La pétanque, un jeu dangereux ? Faut peut-être pas pousser le bouchon trop loin ! (Par J-Paul Pelras)
Covid oblige, les joueurs de boules devront respecter des règles draconiennes. Cet art de vivre résistera-t-il aux nouvelles “réglementations” ?
Les papillons de nuit s’affolent sous le cocon des lampadaires. Nous sommes, une petite douzaine, réunis entre le gîte d’étape et l’église. Les équipes sont faites et les enfants pointent les premiers, avant de céder la place aux spécialistes du carreau parfait, de la sautée, de la rétropissette. Ceux qui ne tolèrent aucune “raspaille”, pas le moindre “pet de vieille” ou autres lamentables “casquettes”. Quelques estivants, un gilet jeté sur les épaules, s’arrêtent pour commenter la prouesse du tireur émérite et récoltent, en contrepartie, quelques haussements d’omoplates condescendants. Car la pétanque est une affaire sérieuse qui tient de l’art de vivre et concerne un bon dixième de notre population. Son histoire remonte à l’an 5700 avant notre ère, puisque l’on a retrouvé des boules et un cochonnet à côté d’une momie.
Et voilà que désormais, pour pratiquer ce jeu, sans parler de l’acte périlleux qui consisterait à embrasser Fanny, il va falloir garder nos distances entre compétiteurs, rivaliser sur des terrains séparés, ne pas se passer le cochonnet d’une main à l’autre, ni le mètre, ni le chiffon, ramasser les boules à tour de rôle et surtout pas celles de l’adversaire, si possible les marquer, se limiter aux oppositions individuelles, c’est-à-dire en tête-à- tête, tir de précision et entraînement personnel, désinfecter le matériel en début et en fin de partie, et patati et patata…
Activité socialement inquiétante…
Nous savions déjà qu’il allait peut- être falloir prendre un ticket, cet été, pour accéder à la plage à tour de rôle, que pour nous sustenter au restaurant nous serions séparés par des cabines en plexiglas, que pour nous rendre à plus de 100 bornes il faudrait encore se munir d’un laisser-passer, que pour se réunir en famille ou entre amis, seulement 10 convives seraient autorisés.

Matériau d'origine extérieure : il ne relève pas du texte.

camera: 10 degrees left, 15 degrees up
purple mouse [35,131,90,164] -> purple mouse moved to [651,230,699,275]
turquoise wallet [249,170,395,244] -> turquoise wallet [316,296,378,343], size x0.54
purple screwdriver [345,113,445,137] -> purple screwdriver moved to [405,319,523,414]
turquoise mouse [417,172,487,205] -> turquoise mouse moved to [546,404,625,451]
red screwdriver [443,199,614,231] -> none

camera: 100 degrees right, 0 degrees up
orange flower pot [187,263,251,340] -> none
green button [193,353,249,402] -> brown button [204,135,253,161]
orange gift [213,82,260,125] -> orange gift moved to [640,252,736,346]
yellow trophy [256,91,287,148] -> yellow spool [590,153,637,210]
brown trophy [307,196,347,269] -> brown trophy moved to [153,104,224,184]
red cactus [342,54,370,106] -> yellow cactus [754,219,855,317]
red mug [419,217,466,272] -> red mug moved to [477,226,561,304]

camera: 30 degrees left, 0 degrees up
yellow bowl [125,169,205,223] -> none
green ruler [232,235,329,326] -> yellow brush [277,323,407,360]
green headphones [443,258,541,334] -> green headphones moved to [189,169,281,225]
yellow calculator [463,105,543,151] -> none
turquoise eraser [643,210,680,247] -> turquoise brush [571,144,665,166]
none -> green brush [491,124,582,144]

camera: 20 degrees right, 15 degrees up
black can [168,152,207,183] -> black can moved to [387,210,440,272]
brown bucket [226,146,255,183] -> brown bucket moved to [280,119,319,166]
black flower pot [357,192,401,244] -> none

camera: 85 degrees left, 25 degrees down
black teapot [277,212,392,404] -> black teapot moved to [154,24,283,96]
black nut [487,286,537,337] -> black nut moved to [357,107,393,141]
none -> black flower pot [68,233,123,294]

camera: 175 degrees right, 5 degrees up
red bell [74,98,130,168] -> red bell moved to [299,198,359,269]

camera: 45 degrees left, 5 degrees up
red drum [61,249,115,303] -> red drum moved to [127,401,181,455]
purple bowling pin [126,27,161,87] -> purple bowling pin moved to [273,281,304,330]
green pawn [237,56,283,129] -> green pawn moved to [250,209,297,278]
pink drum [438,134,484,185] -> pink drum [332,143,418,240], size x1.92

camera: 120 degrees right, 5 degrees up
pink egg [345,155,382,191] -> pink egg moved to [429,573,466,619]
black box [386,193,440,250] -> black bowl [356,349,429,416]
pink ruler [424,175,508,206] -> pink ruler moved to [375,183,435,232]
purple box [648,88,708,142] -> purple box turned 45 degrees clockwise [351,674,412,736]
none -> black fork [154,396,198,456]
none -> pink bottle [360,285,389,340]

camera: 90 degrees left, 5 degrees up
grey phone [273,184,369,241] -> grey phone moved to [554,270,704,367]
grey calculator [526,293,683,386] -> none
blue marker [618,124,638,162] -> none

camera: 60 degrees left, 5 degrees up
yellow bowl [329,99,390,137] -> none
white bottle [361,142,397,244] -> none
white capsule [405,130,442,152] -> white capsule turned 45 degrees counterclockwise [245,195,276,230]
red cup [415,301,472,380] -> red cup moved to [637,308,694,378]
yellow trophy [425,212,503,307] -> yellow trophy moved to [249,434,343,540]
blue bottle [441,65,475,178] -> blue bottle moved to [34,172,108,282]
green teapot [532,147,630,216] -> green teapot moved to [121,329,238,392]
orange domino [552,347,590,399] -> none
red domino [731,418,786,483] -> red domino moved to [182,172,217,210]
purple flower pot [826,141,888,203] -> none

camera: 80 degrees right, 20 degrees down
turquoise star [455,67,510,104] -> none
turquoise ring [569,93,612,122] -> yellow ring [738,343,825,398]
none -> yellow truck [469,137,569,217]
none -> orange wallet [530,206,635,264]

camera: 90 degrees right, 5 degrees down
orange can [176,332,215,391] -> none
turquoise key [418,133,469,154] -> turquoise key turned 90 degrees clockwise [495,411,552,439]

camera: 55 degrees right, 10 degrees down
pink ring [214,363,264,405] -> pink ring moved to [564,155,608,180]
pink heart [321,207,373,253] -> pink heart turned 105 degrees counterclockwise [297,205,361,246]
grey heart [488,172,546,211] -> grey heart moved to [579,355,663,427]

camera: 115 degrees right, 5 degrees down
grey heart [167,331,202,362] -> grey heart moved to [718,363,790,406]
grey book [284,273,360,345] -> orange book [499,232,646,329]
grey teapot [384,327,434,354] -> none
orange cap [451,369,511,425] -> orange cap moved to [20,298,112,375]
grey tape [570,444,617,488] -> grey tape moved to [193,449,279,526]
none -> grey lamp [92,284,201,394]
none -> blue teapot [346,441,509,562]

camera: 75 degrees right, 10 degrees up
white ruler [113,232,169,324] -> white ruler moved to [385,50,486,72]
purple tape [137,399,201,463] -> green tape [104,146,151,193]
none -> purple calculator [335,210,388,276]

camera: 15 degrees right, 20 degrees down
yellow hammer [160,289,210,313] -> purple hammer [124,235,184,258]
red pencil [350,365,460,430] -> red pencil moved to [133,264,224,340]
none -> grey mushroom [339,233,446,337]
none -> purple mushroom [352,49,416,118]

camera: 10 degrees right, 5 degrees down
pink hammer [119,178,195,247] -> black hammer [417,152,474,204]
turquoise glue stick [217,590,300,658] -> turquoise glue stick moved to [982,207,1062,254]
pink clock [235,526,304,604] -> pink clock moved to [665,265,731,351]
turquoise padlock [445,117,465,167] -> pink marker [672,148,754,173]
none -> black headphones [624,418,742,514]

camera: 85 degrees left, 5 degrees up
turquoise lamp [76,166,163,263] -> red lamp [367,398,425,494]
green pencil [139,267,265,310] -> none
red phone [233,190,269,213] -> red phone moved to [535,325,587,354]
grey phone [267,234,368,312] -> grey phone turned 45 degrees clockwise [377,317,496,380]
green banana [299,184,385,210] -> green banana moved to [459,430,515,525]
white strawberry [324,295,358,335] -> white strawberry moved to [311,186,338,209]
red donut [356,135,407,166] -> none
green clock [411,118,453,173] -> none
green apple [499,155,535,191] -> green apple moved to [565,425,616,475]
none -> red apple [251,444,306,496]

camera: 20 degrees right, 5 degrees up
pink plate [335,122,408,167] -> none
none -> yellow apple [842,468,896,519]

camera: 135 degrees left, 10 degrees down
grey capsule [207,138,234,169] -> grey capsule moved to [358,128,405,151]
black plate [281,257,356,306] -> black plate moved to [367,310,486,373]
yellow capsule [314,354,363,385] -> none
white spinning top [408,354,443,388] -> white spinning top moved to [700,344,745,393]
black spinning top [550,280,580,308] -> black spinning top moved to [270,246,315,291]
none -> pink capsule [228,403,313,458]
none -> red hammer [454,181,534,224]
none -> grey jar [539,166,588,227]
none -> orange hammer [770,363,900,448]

Mais nous ne savions pas que la pétanque était un jeu dangereux, que l’on risquait autant en pratiquant cette activité, dans un petit village de l’Aubrac ou des Pyrénées, qu’agglutinés dans les couloirs du métro ou dans les rayons d’un supermarché. La pétanque, une activité qui peut donc, de toute évidence, s’avérer être socialement inquiétante. Peut-être car elle a le défaut d’être conviviale et de réunir, un peu finalement comme au comptoir des bistrots, plusieurs individus susceptibles d’échanger sur l’actualité du moment. Il faut dire qu’il existe un précédent. En effet, entre Charles IV et le Second Empire, le pouvoir essaya régulièrement de faire interdire ce jeu car il distrayait les garnisons. On dit même qu’un accident se produisit à Marseille, dans un couvent où étaient entreposés des barils de poudre. Les boulets, en claquant sur les dalles, auraient provoqué une explosion qui fit 38 morts et secoua un quart de la cité phocéenne. C’est dire, à bien y regarder, si la pétanque représente un réel danger pour notre nation.